Dataset content:
──────
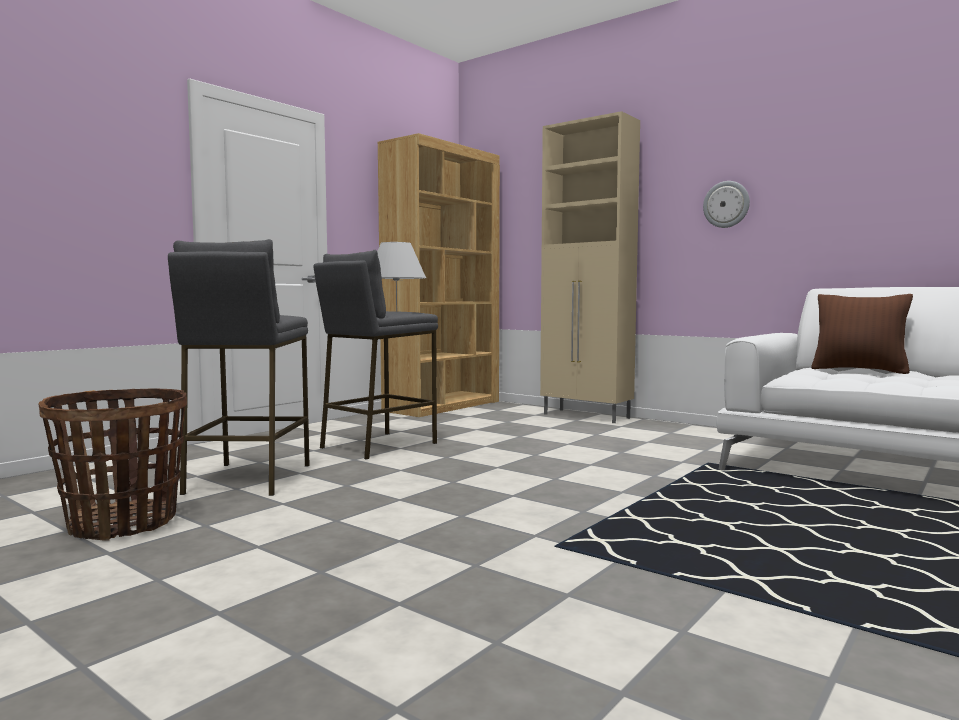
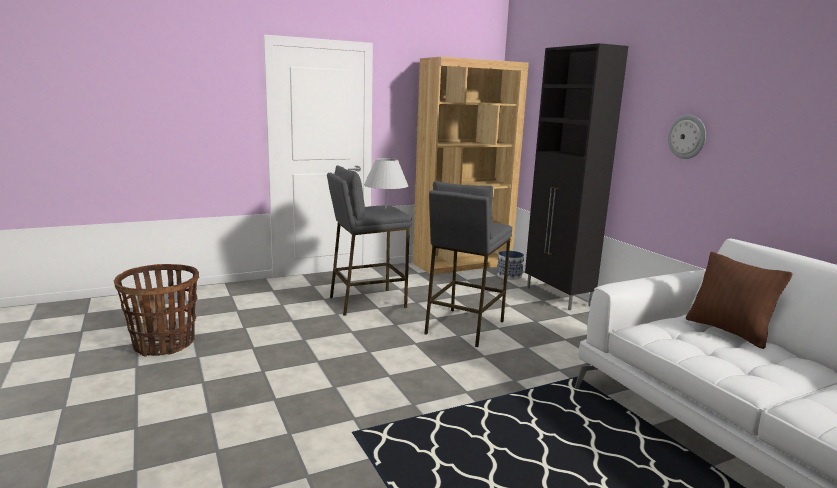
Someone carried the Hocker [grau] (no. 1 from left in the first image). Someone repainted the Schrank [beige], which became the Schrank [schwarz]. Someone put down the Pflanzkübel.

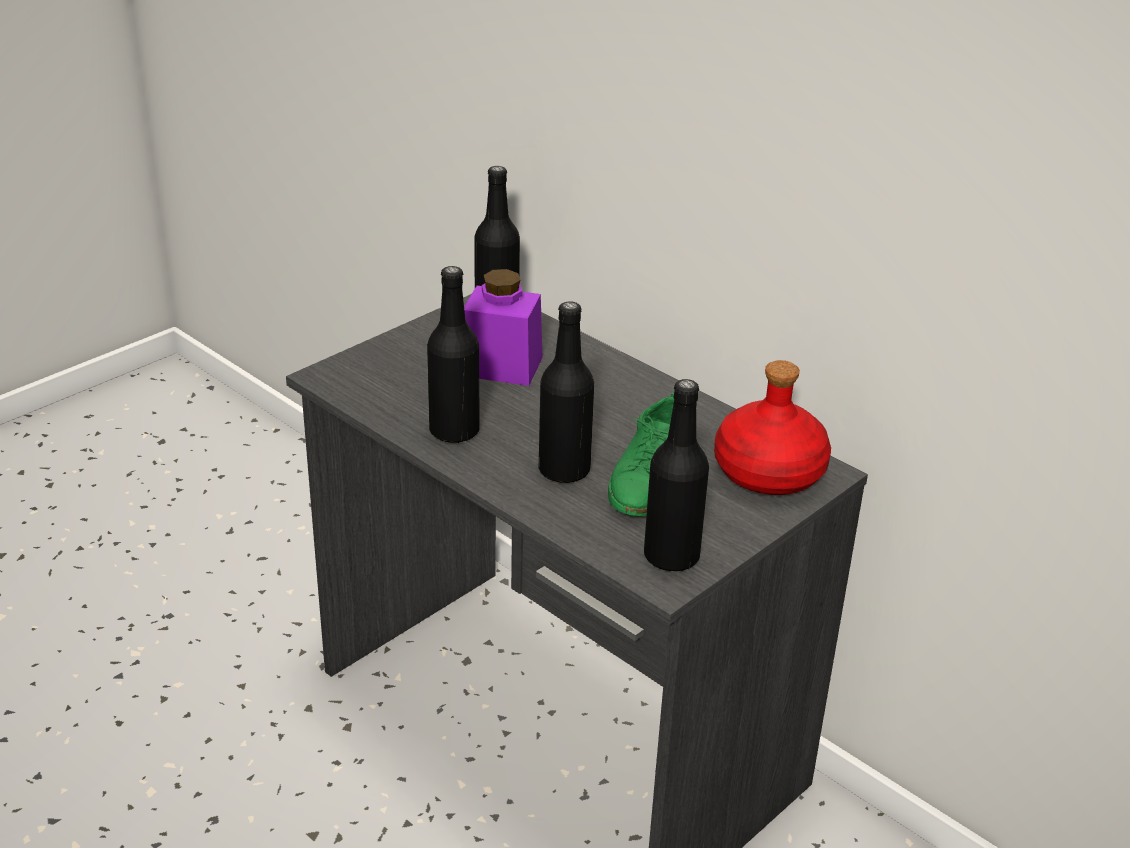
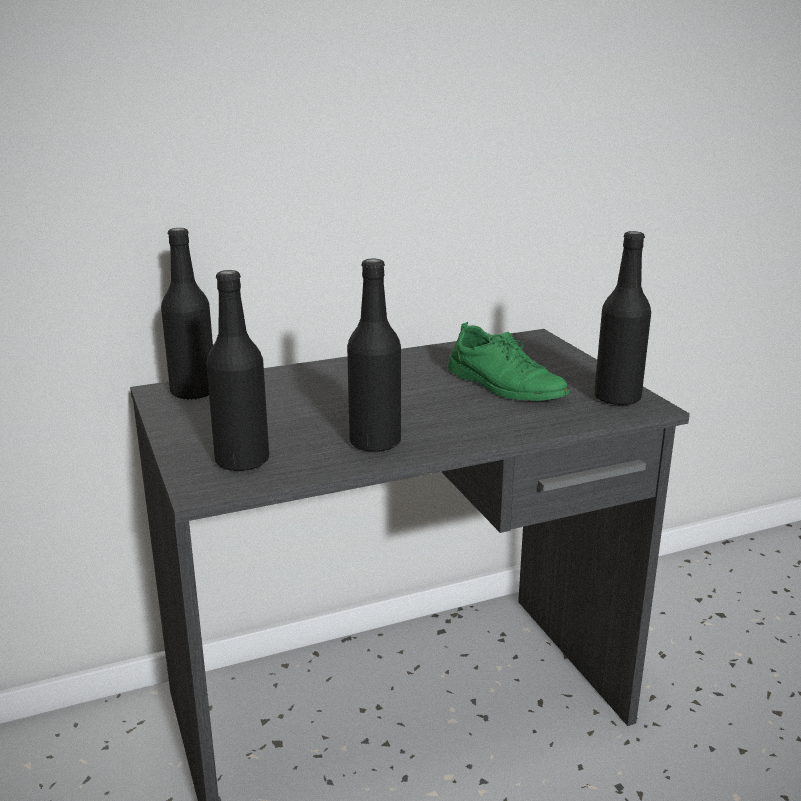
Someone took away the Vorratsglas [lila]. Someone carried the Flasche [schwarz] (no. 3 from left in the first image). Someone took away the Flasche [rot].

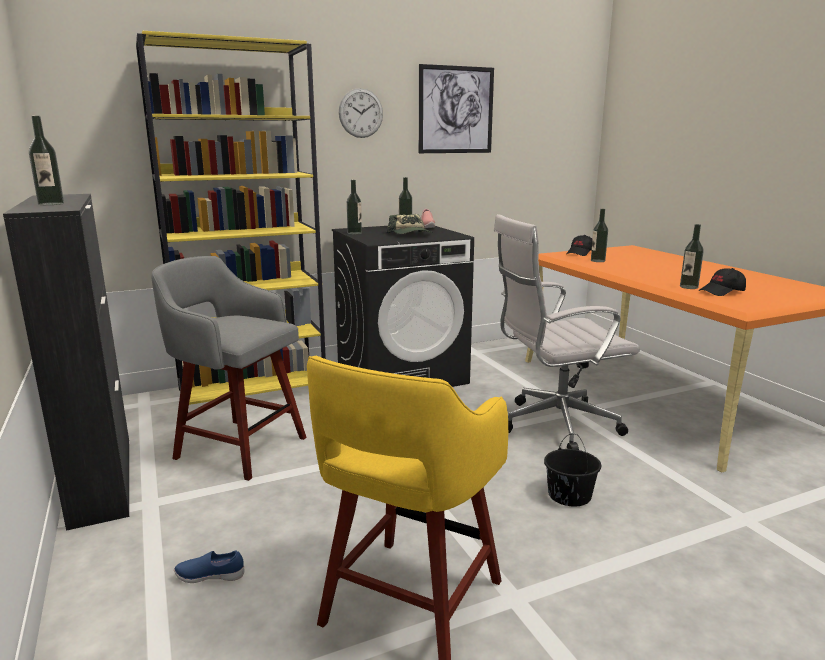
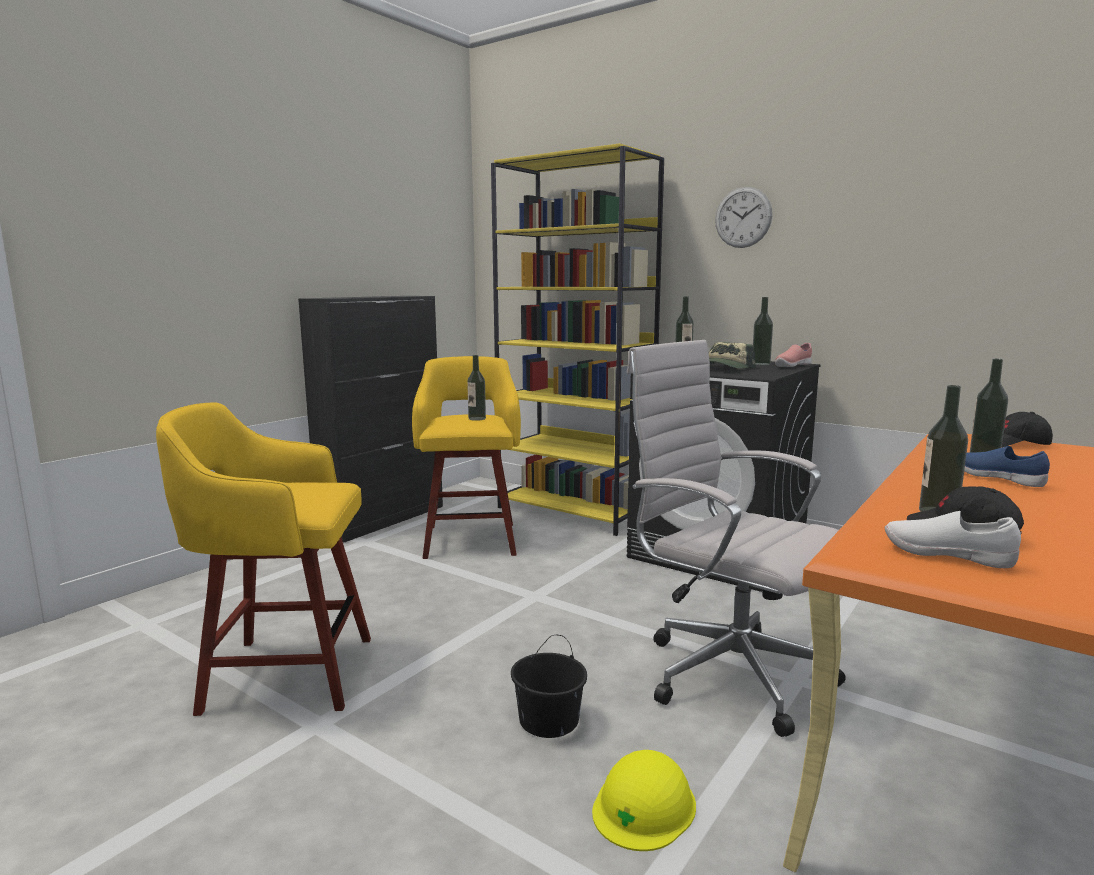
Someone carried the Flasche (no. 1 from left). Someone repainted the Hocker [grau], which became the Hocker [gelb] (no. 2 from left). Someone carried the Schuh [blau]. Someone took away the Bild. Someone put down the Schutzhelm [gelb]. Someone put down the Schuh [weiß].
──────
What to do:
Would it be possible to copy the material exactly, excluding the images?

Finished task:
Someone carried the Hocker [grau] (no. 1 from left in the first image). Someone repainted the Schrank [beige], which became the Schrank [schwarz]. Someone put down the Pflanzkübel.

Someone took away the Vorratsglas [lila]. Someone carried the Flasche [schwarz] (no. 3 from left in the first image). Someone took away the Flasche [rot].

Someone carried the Flasche (no. 1 from left). Someone repainted the Hocker [grau], which became the Hocker [gelb] (no. 2 from left). Someone carried the Schuh [blau]. Someone took away the Bild. Someone put down the Schutzhelm [gelb]. Someone put down the Schuh [weiß].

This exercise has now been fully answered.